Instrucciones ->
(a) Transcribe literalmente la parte del texto sobre la reforma laboral que empieza en "A su juicio, esa" y termina en "de los salarios.".
(b) Según el texto sobre la reforma laboral, ¿qué cargo ocupa Alejandro Martínez Araiza?
(c) Prolonga el texto sobre la reforma laboral a partir de su última oración.

De las plantas exportadoras al resto del mercado laboral
La expectativa de un mayor escrutinio también es compartida por organizaciones sindicales. Alejandro Martínez Araiza, secretario general nacional del Sindicato Nacional Alimentario y del Comercio (SNAC), considera que Washington llegará a las revisiones con una evaluación distinta a la del gobierno mexicano sobre la implementación de la reforma laboral.
“El gobierno de Estados Unidos está muy descontento con los avances que ha habido a raíz de la reforma laboral. Ellos saben perfectamente qué sindicatos siguen siendo simulación y cómo se manejan a nivel sindical. No ha habido avances sustanciales en lo laboral y el gobierno mexicano dice que sí”, afirma.
A su juicio, esa diferencia de diagnósticos provocará una mayor presión sobre industrias consideradas estratégicas para la integración regional, como la automotriz, además del acero, el aluminio y parte del sector agroalimentario.
“En México sigue habiendo una simulación sindical en todos lados. Estados Unidos sabe que la mayoría de los contratos legitimados fueron a través de las mismas empresas y que la gente sigue sin poder salirse de los grandes contratos colectivos”, asegura.
Martínez Araiza sostiene que la revisión también representa una oportunidad para discutir temas que quedaron pendientes desde la entrada en vigor del tratado, entre ellos la formalidad laboral, la libertad de asociación y la evolución de los salarios.

Datos proporcionados ->
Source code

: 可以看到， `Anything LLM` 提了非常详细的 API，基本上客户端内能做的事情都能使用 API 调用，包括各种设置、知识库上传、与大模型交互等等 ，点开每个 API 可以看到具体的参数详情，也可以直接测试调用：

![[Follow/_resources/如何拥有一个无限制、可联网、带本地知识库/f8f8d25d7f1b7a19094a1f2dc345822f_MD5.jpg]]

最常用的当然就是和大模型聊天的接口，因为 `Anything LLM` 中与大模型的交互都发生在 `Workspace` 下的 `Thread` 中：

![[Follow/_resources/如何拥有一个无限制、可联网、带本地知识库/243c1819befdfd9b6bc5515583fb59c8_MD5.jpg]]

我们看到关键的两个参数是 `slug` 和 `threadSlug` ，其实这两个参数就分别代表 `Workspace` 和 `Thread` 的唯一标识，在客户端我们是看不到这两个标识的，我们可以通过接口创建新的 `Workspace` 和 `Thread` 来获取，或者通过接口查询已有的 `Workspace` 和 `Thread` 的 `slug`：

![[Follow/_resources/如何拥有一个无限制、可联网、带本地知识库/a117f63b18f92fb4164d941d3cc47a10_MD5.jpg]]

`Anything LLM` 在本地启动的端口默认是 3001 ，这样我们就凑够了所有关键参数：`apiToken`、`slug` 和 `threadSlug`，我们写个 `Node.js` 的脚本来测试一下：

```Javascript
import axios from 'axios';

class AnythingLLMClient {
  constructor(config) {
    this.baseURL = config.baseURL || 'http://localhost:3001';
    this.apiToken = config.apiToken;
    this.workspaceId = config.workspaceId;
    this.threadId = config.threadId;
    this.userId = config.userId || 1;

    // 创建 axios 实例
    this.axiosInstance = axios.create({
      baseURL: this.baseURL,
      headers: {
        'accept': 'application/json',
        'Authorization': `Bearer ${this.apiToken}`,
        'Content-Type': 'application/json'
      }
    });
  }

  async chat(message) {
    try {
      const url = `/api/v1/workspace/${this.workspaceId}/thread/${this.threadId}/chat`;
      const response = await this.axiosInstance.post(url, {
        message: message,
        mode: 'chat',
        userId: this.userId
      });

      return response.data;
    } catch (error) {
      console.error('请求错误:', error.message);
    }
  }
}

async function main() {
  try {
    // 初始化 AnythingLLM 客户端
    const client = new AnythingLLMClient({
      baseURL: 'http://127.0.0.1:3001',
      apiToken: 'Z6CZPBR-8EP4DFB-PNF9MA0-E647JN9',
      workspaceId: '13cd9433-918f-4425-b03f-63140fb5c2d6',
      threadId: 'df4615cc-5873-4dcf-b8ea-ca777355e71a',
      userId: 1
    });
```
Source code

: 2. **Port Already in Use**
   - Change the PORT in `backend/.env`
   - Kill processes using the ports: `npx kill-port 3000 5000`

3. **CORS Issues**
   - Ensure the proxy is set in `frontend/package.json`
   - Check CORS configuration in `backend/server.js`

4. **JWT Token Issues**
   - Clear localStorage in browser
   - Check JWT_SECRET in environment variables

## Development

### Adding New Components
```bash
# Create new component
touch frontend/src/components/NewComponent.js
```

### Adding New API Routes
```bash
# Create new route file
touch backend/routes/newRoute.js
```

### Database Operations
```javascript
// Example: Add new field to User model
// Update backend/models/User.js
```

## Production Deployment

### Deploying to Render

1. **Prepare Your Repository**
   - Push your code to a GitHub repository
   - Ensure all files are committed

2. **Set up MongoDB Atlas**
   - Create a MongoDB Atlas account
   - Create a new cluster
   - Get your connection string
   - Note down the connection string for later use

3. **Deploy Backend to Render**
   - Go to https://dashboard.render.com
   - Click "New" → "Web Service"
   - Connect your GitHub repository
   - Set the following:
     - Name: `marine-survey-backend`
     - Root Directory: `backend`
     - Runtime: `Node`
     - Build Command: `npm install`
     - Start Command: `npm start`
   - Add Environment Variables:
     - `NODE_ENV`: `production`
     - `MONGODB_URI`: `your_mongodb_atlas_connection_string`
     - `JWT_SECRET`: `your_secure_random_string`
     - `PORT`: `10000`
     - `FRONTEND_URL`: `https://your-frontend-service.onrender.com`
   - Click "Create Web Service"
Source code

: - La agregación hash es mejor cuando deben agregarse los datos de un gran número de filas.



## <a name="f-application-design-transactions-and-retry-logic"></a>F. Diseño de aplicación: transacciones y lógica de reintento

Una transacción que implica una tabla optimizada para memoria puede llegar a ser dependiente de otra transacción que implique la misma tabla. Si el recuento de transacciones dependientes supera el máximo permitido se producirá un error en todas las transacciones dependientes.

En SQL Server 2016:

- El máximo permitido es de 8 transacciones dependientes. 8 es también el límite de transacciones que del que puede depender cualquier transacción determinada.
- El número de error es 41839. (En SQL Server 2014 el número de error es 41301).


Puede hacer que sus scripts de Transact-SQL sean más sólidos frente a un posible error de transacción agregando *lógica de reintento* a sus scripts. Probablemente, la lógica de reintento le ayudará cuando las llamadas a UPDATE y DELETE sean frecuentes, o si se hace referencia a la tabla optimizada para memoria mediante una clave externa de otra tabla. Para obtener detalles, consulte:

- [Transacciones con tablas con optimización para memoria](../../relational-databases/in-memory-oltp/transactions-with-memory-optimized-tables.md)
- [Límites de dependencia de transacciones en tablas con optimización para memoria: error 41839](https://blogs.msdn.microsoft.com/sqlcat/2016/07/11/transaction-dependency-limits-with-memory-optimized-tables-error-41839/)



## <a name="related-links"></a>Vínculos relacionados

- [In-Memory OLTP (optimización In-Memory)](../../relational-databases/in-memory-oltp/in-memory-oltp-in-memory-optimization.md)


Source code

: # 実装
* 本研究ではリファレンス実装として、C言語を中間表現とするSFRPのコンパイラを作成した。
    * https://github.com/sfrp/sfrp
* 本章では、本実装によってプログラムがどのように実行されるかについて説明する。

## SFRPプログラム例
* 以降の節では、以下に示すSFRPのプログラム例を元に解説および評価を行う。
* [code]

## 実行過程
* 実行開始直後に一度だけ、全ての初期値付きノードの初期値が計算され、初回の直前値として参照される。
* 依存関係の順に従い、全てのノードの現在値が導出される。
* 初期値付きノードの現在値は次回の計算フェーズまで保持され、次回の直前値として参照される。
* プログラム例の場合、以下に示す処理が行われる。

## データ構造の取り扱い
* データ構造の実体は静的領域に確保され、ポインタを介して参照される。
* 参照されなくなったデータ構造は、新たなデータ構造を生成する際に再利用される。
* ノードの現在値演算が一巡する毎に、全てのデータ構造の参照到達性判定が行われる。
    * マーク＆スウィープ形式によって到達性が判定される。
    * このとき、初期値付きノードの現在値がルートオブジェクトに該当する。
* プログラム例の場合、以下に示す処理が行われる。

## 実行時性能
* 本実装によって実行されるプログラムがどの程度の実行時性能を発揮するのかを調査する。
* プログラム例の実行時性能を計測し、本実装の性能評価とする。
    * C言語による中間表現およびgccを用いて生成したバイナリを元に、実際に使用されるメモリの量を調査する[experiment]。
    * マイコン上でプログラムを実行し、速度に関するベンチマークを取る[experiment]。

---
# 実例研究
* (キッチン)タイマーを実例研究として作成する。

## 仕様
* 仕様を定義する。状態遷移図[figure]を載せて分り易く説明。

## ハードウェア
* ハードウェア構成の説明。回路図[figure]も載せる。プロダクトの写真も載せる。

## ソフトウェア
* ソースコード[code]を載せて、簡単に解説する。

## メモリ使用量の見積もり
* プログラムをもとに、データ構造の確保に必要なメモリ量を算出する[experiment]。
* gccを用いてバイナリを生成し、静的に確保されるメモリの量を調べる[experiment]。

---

Respuestas ->
(a)
A su juicio, esa diferencia de diagnósticos provocará una mayor presión sobre industrias consideradas estratégicas para la integración regional, como la automotriz, además del acero, el aluminio y parte del sector agroalimentario.
“En México sigue habiendo una simulación sindical en todos lados. Estados Unidos sabe que la mayoría de los contratos legitimados fueron a través de las mismas empresas y que la gente sigue sin poder salirse de los grandes contratos colectivos”, asegura.
Martínez Araiza sostiene que la revisión también representa una oportunidad para discutir temas que quedaron pendientes desde la entrada en vigor del tratado, entre ellos la formalidad laboral, la libertad de asociación y la evolución de los salarios.

(b) Es secretario general nacional del Sindicato Nacional Alimentario y del Comercio (SNAC).

(c)
“Nosotros propusimos un salario mínimo regional de 1,750 pesos por familia al mes. No es por sector; es cuánto necesita una familia mexicana para sobrevivir con dignidad”, enfatiza.
El impacto potencial de cualquier modificación regulatoria se extendería sobre un tejido empresarial dominado por pequeñas unidades económicas.
Los micronegocios representan 95.5% de los establecimientos del país y concentran 41.5% del personal ocupado, de acuerdo con el Inegi. Además, la participación de las mujeres en las actividades económicas alcanzó 43.6%, la cifra más alta registrada por los Censos Económicos, mientras que 101,184 establecimientos emplean a personas con algún tipo de discapacidad.
La experiencia de los últimos años sugiere que las revisiones del T-MEC pueden trascender el ámbito estrictamente comercial. La reforma laboral de 2019 nació de los compromisos asumidos por México en el tratado, pero terminó modificando las reglas para todo el mercado laboral.
Por ello, la próxima revisión no solo medirá qué tanto avanzó México en materia laboral, sino que también definirá si serán necesarios nuevos ajustes regulatorios que podrían extenderse a buena parte del mercado laboral mexicano.